__What is being asked__:
Rewrite the lines of the records from the one containing "table_cell both OwnAttack" through the one containing "subtitle Describing personalities", inclusive, as a JSON list of strings, one string per line.

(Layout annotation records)
┄┄┄┄┄┄┄┄┄┄┄┄┄┄┄┄┄┄┄┄
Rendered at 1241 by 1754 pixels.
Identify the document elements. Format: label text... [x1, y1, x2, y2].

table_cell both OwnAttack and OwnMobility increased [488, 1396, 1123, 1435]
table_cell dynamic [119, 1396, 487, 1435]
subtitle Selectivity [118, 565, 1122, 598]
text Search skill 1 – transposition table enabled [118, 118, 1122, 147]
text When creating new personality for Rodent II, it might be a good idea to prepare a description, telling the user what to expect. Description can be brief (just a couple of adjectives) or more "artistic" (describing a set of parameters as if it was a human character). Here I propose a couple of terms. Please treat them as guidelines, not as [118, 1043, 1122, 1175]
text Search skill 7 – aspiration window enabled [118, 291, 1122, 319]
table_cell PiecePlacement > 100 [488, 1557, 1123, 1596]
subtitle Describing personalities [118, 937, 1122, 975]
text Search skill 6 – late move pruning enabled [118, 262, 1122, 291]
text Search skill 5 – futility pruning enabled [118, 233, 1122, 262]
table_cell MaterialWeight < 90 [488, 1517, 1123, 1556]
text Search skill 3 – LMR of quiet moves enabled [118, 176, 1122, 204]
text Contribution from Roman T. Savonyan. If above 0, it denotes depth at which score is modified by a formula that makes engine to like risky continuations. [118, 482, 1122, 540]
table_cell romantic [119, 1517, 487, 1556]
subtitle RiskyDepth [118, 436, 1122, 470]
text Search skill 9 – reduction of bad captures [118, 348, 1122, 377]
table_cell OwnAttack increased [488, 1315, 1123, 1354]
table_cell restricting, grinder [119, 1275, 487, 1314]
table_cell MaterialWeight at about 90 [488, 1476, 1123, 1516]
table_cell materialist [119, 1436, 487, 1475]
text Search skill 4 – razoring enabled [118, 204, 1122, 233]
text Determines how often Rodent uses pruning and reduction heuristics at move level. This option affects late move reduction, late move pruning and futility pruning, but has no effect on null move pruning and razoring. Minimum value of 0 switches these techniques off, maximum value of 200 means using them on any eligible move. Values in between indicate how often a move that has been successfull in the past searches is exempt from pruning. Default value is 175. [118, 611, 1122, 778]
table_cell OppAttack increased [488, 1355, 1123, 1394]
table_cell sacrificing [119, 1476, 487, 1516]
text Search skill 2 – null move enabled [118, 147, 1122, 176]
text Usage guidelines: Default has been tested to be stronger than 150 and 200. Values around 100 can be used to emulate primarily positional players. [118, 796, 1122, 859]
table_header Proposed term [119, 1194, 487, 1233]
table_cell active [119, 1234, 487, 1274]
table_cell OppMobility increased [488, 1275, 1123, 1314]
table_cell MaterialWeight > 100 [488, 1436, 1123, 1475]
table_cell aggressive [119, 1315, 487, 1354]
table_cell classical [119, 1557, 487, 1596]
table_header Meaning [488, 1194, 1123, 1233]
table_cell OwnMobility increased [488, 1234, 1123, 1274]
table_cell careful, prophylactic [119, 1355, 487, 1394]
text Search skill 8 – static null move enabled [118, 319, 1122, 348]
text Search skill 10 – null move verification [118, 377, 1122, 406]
┄┄┄┄┄┄┄┄┄┄┄┄┄┄┄┄┄┄┄┄
__The result__:
[
  "table_cell both OwnAttack and OwnMobility increased [488, 1396, 1123, 1435]",
  "table_cell dynamic [119, 1396, 487, 1435]",
  "subtitle Selectivity [118, 565, 1122, 598]",
  "text Search skill 1 – transposition table enabled [118, 118, 1122, 147]",
  "text When creating new personality for Rodent II, it might be a good idea to prepare a description, telling the user what to expect. Description can be brief (just a couple of adjectives) or more \"artistic\" (describing a set of parameters as if it was a human character). Here I propose a couple of terms. Please treat them as guidelines, not as [118, 1043, 1122, 1175]",
  "text Search skill 7 – aspiration window enabled [118, 291, 1122, 319]",
  "table_cell PiecePlacement > 100 [488, 1557, 1123, 1596]",
  "subtitle Describing personalities [118, 937, 1122, 975]"
]